Backstory

Significant memories, from childhood to the present, are almost always accompanied in my head by a recollection of what I was wearing at the time. What one wears has always seemed a vital form of self-expression, and as soon as I was able to choose what I wore, I wore with gusto, often making my own clothes from scratch or deconstructing pieces of clothing I already had. In the late seventies and early eighties, when I was a punk, I wasn’t so much into the black bin bags and safety pins, as I was into subverting ideas of how one “should” dress: delicate floral trousers and a mohican, leggings made out of chopped-up t-shirts and sewn directly onto my legs, an old suede coat of my aunts, cut down to a mini-skirt and turned inside out… On and off, for most of my life, I have been able to improvise outfits for any kind of mood, even as I have cycled in and out of obsessions with colours or shapes. Clothes have always been my armour, as well as light relief and solace. I bought them, made them, acquired them, accumulated them, and could always be relied on to have whatever anyone needed for a wedding or a fancy dress party or anything else. Every year in the spring and autumn, I would pull out my boxes of summer and winter clothes, and feel excited about the combination of pieces which would make up the backbone of my wardrobe. Until one autumn, I pulled out the boxes, and realized I wanted to change how I felt about the clothes I had.

After I turned 50, I let my grey hair grow out, and I realized that, particularly in a country where women tend not to allow their grey out, people have very strong opinions about grey hair, which they feel free to express. I wanted it to be clear that the colour of my hair was a positive choice, not representative of a drifting into invisibility. Somehow, though, my wardrobe was drifting that way; I seemed to have multiples of soft, shapeless wool dresses, and multiples of … well, everything really. Although I prided myself on not being a high-street, fast-fashion consumer, I had access to attractive, inexpensive clothes to switch up the old faithfuls, and unlike the old faithfuls, the inexpensive ones had a tendency to start to decline after a few washes, so I had back-ups.

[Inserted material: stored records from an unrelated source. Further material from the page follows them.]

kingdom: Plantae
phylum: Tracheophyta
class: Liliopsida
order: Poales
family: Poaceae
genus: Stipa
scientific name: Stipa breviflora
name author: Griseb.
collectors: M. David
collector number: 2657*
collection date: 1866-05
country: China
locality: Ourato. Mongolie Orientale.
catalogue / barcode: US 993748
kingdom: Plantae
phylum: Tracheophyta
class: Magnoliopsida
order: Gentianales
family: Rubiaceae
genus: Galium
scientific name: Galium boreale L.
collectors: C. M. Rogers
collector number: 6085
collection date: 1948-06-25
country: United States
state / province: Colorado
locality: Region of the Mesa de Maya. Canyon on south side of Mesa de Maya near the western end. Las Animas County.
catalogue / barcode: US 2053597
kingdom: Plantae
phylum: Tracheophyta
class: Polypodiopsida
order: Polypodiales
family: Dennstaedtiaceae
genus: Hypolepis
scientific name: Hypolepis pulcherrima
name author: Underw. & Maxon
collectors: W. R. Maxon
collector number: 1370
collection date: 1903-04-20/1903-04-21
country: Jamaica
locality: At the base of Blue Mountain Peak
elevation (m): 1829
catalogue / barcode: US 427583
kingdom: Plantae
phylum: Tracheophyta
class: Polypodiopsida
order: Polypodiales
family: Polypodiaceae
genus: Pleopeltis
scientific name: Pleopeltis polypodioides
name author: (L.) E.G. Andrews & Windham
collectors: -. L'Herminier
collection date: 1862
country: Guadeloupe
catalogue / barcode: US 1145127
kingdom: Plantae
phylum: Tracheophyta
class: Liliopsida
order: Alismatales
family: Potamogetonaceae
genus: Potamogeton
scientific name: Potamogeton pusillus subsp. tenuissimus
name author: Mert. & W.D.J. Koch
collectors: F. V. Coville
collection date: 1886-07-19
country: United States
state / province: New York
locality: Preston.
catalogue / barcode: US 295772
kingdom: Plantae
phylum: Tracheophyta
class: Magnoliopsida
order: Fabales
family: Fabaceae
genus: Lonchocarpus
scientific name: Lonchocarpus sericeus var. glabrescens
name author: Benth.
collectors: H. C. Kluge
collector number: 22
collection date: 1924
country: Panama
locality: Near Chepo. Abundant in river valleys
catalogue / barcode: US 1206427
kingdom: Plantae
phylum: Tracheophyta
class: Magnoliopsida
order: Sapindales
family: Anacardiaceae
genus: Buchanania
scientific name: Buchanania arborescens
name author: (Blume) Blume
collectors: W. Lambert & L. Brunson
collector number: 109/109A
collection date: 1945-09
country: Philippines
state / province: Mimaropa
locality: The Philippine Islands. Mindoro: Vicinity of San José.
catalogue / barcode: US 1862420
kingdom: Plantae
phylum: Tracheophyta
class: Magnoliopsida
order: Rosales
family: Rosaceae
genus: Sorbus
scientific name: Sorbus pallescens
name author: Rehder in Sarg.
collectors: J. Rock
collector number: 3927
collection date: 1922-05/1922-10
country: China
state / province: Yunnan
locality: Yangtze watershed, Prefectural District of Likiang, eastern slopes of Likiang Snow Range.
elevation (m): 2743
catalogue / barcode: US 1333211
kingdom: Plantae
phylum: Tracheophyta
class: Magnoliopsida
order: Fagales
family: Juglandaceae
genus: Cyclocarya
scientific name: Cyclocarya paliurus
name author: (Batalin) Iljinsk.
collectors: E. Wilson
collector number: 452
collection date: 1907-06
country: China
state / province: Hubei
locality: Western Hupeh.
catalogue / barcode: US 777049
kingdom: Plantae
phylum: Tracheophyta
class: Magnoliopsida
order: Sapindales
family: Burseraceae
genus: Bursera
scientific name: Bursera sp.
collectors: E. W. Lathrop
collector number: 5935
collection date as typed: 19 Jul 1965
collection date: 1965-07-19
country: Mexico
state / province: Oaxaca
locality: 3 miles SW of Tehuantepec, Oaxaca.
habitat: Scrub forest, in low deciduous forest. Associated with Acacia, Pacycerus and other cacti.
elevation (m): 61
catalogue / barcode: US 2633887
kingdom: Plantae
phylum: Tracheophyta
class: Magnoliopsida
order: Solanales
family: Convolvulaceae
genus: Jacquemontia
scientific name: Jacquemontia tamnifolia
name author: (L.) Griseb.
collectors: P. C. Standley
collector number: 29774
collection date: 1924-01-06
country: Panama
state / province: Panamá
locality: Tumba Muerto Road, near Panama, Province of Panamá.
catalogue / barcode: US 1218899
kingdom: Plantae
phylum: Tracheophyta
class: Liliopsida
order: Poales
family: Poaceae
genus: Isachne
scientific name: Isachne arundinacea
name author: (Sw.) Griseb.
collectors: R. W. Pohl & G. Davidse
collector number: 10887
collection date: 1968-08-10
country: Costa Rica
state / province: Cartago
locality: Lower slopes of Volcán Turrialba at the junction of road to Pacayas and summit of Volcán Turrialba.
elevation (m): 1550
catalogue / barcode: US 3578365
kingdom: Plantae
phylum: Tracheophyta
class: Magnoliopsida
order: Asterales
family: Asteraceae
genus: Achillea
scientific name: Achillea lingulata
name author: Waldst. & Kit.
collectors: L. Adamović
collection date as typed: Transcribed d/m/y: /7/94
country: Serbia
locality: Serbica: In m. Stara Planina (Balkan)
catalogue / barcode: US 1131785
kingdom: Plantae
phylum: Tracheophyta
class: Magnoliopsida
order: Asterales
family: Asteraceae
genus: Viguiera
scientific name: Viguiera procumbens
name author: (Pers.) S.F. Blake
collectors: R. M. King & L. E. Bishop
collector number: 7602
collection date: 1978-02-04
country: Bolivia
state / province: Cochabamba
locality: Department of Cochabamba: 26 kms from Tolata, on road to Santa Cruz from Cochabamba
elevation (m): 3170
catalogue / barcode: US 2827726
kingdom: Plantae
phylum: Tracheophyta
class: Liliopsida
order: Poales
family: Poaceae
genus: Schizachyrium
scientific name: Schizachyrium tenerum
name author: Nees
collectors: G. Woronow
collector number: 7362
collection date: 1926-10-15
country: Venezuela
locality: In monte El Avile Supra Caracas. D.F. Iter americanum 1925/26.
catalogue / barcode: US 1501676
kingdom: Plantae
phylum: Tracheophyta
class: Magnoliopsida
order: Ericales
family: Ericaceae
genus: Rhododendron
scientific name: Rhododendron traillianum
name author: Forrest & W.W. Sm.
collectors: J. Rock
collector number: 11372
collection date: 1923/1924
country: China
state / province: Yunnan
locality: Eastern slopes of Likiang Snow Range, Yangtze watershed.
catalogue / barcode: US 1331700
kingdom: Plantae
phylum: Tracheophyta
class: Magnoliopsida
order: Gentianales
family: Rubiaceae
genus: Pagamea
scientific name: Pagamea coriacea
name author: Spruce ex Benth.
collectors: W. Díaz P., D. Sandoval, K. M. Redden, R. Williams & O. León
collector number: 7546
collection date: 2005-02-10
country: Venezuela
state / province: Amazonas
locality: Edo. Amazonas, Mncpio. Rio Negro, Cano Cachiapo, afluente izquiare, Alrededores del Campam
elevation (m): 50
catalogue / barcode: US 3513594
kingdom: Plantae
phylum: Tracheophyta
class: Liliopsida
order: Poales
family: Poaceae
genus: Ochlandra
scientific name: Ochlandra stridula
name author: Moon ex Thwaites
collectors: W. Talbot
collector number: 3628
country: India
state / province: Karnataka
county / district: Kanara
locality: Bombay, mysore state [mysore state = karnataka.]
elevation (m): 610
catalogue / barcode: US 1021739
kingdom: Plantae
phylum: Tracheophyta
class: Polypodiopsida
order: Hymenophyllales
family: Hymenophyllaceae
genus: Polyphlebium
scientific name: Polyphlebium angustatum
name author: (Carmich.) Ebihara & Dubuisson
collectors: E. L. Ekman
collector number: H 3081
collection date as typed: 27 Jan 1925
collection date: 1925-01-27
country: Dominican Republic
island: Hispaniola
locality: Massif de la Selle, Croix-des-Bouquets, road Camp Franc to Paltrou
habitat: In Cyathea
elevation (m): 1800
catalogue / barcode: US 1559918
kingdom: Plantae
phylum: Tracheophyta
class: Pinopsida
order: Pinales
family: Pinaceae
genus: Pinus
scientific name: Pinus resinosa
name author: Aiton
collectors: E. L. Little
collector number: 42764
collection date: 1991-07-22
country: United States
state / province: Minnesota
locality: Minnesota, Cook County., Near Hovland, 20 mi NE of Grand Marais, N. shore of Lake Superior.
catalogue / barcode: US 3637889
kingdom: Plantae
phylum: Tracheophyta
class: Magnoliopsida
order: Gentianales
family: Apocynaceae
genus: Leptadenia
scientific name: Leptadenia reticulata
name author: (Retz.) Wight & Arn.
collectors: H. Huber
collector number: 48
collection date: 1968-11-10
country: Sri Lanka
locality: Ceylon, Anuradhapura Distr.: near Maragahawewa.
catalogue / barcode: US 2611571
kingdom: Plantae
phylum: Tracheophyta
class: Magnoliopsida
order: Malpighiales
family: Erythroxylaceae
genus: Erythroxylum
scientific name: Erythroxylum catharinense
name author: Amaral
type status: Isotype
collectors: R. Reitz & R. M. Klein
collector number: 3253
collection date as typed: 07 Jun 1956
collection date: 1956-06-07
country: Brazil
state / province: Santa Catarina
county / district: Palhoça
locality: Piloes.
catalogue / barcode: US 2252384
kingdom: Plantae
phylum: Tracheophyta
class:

Being simultaneously bored and overwhelmed by my clothes, added to the feeling that I wanted to dress a bit more like a grown up and less like a deranged ageing toddler (fun though that look could be), as well as an interest in knowing where my clothes came from and how they were made, prompted me to make the decision to completely overhaul my wardrobe. And although I had no intention of starting from scratch, I did ask myself the question, if I WAS starting from scratch, where would I start?